We came to the exact same conclusion several years ago when developing an internal style guide. Unless a system button displays otherwise, we use Log On as the verb (or Log In, as in To Log Into) and Login as a Noun (as in Your Login name is...)

As for Log In versus Log On, that is really system dependent based on what the actual 'button' says. I find IT folks who build applications I write training for have no standard for those.

-Matthew Nehrling

Manish Mohan on June 25, 2008 at 10:34 AM said...

Interesting debate starting here. I found two links that discuss the difference between logon and login. Interestingly when you search "logon" in Google, it asks if I meant "login". Obviously Google doesn't like "logon". Could it be because MS Manual of Style refers to "logon" as an adjective?

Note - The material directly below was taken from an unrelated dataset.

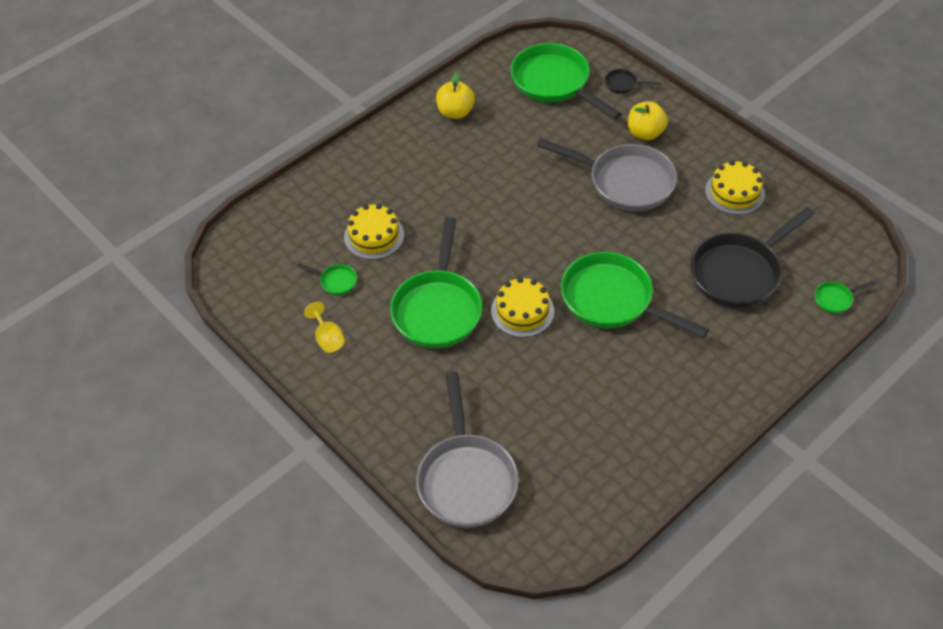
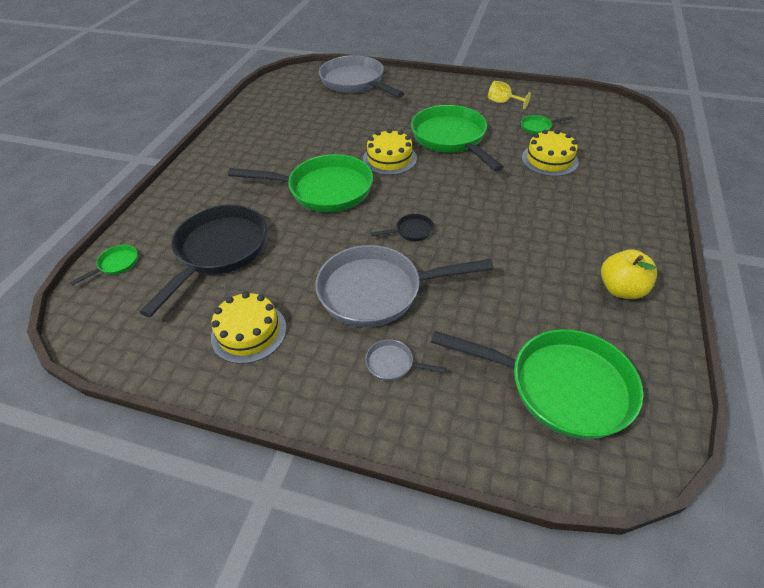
camera: 150 degrees right, 5 degrees down
black pan [605,69,661,94] -> black pan moved to [371,214,434,241]
yellow apple [628,101,668,140] -> grey pan [365,339,446,381]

See discussions here and here.

bhavana said...

"Logon" and "login," are the noun forms. "Log on" and "log in," are the verb forms. The usage depends largely on client preference and on what is going on the user interface. Ultimately, both may be correct in different contexts, but, as the Chicago Manual says, consistency is the key.

Bhavana :)

Anonymous said...

You've got a couple of competing perspectives here, including the neverending struggle between prescriptive and descriptive approaches to language use.

When I start working, am I in the system, or on the system? When I'm giving people directions to my house, do I live in a street, or on it?

(Come to think of it, here in the U.S. it's perfectly normal to live on A street, but quite unfortunate to live on THE street...)

More to the point, I'd say that whether you use logon or login, the prompt could be:

Log on with your ID. (You can request a logon ID from XYZ...)

To say "log on with your logon ID" is like saying, "the train will arrive on track number 7."

Seven is a number. "Number 7" is lot like the late George Carlin's rant:

"Hot water heater? Why the hell do I want to heat hot water?"